Development of this method began in 1958 by Dr. F. H. Fay and was used during six surveys in the Chukchi Sea between 1981 and 1999. We estimate calf:cow ratios using beta-binomial models to allow for overdispersion and use Monte Carlo simulations to assess the reliability of prior surveys and quantify sample sizes required for future surveys. Calf:cow ratios did not vary by region, date, or by the number of cows in a group. However, higher ratios were

observed in the morning and evening than during the day, indicating haul out behavior of cows varies by reproductive status. Adjusted for solar noon, few calves were observed in 1981 (3:100), 1984 (6:100), and 1998 (5:100), while substantially more were observed in 1982 (15:100) and Dasatinib 1999 (13:100). Classifying between 200 and 300 groups with cows (~1,600–2,300 individual cows) will yield calf:cow ratios with ~20%–30% relative precision.

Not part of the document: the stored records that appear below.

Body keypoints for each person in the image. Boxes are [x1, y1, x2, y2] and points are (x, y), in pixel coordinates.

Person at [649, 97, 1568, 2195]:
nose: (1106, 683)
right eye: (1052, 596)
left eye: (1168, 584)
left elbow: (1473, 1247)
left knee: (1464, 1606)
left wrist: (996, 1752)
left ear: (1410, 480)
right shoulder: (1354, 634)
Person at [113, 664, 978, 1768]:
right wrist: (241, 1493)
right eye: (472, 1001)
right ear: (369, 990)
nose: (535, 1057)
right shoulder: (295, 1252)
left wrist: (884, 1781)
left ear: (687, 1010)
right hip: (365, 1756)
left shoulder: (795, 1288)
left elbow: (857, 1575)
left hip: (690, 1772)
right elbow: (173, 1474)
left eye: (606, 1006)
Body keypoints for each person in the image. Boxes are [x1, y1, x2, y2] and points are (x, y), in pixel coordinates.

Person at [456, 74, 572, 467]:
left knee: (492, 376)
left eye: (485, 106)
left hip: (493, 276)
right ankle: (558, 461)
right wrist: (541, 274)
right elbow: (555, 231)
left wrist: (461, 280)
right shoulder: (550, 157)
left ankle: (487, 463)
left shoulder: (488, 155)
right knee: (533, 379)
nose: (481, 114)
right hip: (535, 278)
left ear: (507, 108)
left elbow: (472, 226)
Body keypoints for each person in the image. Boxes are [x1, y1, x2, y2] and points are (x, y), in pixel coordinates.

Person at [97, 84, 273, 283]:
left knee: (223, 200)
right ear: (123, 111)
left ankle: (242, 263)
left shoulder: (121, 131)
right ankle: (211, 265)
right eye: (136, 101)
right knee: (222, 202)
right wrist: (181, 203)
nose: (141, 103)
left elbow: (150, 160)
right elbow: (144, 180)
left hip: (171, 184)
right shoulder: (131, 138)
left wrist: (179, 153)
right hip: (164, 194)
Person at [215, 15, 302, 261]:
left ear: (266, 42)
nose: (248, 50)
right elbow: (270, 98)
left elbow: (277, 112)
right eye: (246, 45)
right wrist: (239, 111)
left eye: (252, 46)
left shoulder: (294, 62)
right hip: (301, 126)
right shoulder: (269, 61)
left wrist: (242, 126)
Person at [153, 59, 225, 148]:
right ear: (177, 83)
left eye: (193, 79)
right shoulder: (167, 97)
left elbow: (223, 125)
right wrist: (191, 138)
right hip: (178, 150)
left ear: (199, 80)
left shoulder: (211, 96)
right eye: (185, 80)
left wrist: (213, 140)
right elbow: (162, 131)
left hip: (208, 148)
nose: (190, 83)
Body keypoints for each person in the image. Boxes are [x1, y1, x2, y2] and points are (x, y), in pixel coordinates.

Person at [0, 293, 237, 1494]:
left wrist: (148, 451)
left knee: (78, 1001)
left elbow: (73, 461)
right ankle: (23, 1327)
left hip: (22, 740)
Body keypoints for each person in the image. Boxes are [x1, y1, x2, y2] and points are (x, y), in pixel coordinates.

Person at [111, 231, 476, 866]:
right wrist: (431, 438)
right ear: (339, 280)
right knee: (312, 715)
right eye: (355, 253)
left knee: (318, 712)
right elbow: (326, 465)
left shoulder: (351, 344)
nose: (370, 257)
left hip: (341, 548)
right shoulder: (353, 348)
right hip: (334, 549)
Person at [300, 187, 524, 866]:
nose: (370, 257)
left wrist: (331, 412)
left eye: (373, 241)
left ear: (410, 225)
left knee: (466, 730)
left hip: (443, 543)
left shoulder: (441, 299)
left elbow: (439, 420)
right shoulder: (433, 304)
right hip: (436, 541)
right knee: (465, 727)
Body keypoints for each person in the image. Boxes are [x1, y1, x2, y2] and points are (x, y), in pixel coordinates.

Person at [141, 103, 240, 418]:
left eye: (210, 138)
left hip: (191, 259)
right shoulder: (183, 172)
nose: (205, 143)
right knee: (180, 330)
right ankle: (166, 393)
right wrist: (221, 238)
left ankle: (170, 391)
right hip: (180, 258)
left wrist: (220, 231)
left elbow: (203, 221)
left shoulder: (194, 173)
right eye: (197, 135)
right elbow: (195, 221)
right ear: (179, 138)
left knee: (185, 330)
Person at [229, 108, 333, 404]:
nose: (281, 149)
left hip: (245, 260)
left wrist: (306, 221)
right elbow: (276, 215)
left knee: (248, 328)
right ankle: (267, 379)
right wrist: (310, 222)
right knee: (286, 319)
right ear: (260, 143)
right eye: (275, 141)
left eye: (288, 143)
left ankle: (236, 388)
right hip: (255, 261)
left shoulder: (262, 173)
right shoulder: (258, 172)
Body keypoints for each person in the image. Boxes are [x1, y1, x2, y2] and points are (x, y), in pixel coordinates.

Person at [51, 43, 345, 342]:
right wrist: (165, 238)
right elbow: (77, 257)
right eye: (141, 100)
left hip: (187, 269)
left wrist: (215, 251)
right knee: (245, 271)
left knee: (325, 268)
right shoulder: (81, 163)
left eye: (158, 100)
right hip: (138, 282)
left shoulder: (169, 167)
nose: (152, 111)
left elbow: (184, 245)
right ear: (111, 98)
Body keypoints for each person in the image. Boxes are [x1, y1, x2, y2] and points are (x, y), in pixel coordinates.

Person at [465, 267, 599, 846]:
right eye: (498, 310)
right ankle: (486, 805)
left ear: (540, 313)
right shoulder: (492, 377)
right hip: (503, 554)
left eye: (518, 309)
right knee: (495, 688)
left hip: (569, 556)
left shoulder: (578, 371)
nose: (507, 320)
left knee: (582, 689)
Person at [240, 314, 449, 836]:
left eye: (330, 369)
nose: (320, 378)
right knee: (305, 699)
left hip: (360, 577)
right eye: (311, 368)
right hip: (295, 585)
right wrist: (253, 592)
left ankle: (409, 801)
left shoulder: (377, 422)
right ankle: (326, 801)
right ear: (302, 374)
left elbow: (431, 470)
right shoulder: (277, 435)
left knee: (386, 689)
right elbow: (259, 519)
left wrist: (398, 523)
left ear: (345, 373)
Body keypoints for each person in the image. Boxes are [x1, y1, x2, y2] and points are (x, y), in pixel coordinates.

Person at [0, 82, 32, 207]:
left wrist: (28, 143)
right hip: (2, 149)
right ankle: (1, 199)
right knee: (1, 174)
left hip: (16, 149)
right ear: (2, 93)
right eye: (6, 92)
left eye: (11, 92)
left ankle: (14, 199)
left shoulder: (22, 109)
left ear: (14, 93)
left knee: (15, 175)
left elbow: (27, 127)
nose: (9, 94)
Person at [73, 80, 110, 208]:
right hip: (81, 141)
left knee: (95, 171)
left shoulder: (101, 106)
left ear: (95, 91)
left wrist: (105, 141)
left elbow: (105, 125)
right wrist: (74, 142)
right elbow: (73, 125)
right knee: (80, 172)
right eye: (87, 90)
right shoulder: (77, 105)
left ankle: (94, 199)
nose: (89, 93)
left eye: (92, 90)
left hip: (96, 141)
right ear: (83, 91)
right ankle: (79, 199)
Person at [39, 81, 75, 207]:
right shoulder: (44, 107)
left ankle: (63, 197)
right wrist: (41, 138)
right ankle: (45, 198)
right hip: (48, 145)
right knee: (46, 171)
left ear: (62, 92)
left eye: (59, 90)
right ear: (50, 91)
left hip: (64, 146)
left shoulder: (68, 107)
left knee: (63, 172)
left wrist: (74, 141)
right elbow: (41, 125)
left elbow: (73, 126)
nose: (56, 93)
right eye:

Tagging studies that examine hauling-out behavior of cows with and without calves relative to time-of-day are necessary to better understand how to interpret calf:cow ratios. There is recent concern over the long-term viability of the Pacific walrus (Odobenus rosmarus divergens) population, mostly because of the way warming trends are expected to affect summer sea ice in the Chukchi Sea (Garlich-Miller et al. 2011). Pacific walruses range over the continental shelves

of the Bering and Chukchi Seas where they feed mostly on benthic invertebrates, Estrogen antagonist generally in waters less than 100 m deep (Fay 1982, Fay and Burns 1988, Jay et al. 2001). Pacific

walruses winter in the Bering Sea. In spring, most walruses follow sea ice north MCE and rest on sea ice in between foraging bouts. In years when sea ice retreats north of the continental shelf, where depths are greater than 100 m, walruses will use terrestrial haul-outs on Wrangel Island, along the northern coast of Chukotka (Fay 1982, Belikov et al. 1996), and, more recently, along the northwestern coast of Alaska (Jay et al. 2012). This behavior is believed to be energetically costly and exposes calves to higher risk of mortality (Garlich-Miller et al. 2011, Jay et al. 2011). The length of the ice-free season is projected to increase through the end of the century (Douglas 2010) and the use of terrestrial haul-outs in the Chukchi Sea is increasing, both in Russia (Kavry et al. 2008) and Alaska (Jay et al. 2012). A warming climate may also expose walruses to new pathogens or, via changes in oceanography, alter the availability of benthic prey (Grebmeier et al. 2006, Bluhm and Gradinger 2008, Garlich-Miller et al. 2011). Due to these concerns, listing of the Pacific walrus as threatened under the Endangered Species Act was recently found to be warranted. The listing, however, was precluded due to other higher priority listing actions by the U.S. Fish and Wildlife Service (U.S. Federal Register 2011).